President Donald Trump also showed he could make it more difficult to vote simply by throwing suspicion on votes cast by mail. He spent the months leading up to the election making false claims about mail-in voting being “RAMPANT WITH FRAUD”. With Trump’s encouragement, Republicans in Wisconsin, Michigan and Pennsylvania killed legislation that would have allowed election officials to tally absentee ballots before Election Day.
His goal in all this was to not only give absentee ballots an air of illegitimacy but to launch a massive legal battle in the extra time it took states to count votes.
In the end, it didn’t physically slow the mail or give Trump the opening he was counting on: On Saturday, the day Biden secured the Electoral College votes he needed for victory, Trump ally Rudy Giuliani debuted the Trump team’s lawsuit “strategy” in a parking lot outside Four Seasons Total Landscaping to universal ridicule. But Trump did succeed in making countless voters fear their voices wouldn’t be heard if they used the mail to vote. As Election Day drew closer (but when there was still time to vote by mail), polls found fewer and fewer voters prepared to trust voting by mail.
This was not an election in which any would-be absentee voters could easily turn around and go to the polls — to the extent that has even been easy — particularly in communities vulnerable to the coronavirus.

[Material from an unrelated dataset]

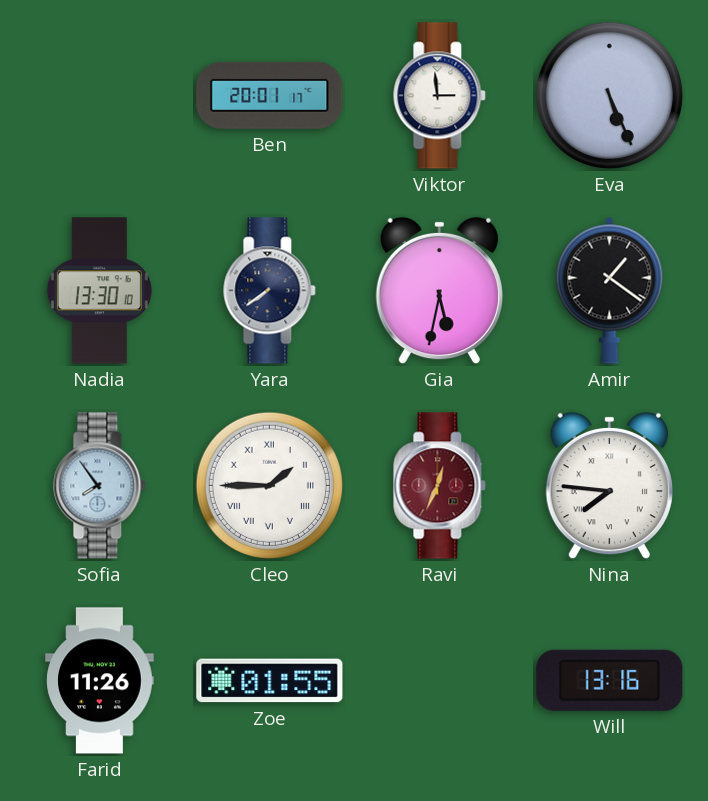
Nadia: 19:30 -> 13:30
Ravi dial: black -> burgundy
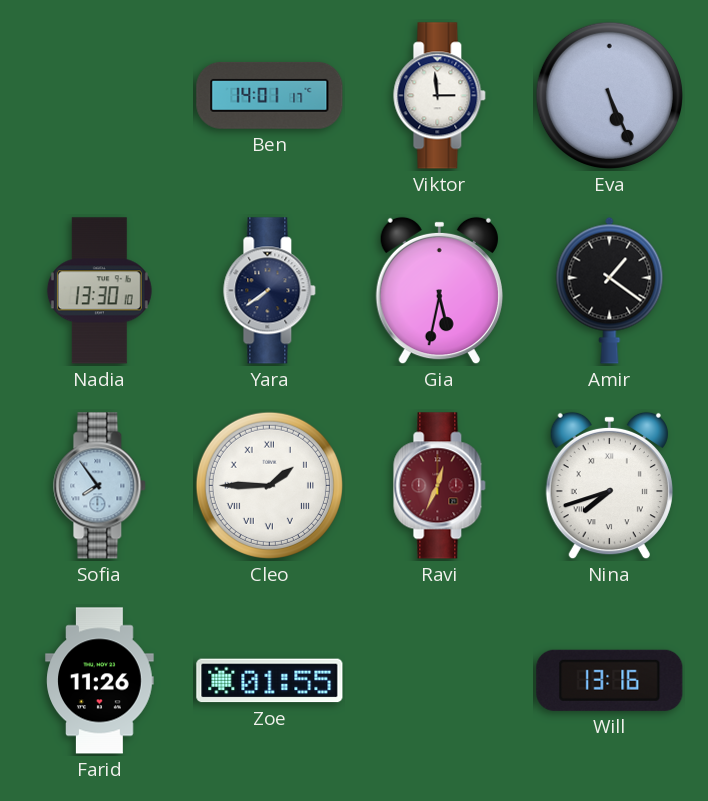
Ben: 20:01 -> 14:01
Nina: 7:46 -> 7:42
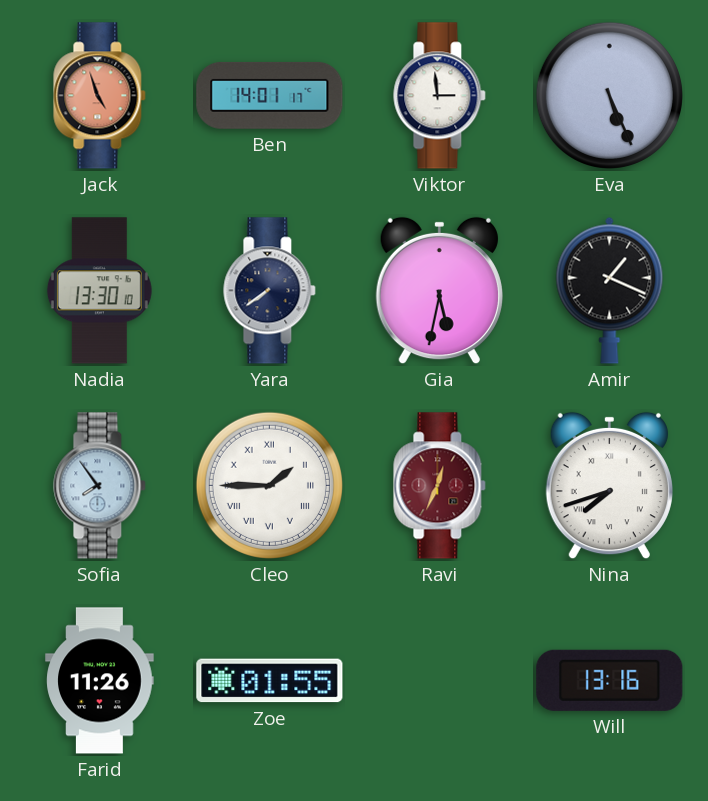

“People were being squeezed on all ends,” said Duraiswamy. “Squeezed by the pandemic that makes it unsafe to vote in person, by election officials not processing and sending their absentee ballots on time, by the Postal Service on both ends — getting ballots out to them and then getting ballots back. And they’re being squeezed by judges and courts that were not allowing extensions for ballots to arrive.”
One group of people who did right by voters, many agreed, were postal workers.
“Everything we hear is that the individual postal workers have been working hard and working overtime, doing everything they could to follow their instructions and do everything they could to deliver ballots on time,” Zieve said.
“I would hate for people to come away from this situation thinking negatively about the people who work at the Postal Service, who worked so hard to do their jobs and their duty. I hope this actually gave people confidence in the integrity of the electoral and democratic system in a very unusual election,” Duraiswamy said.
“That’s a lot of pressure for workers to be under,” he added. “If you’re a man or woman working in a processing facility in the middle of Pennsylvania and you know the whole country’s eyes are on you, that’s a lot of pressure. I think the nation should feel truly grateful to postal workers for the effort they made under pretty significant stakes.”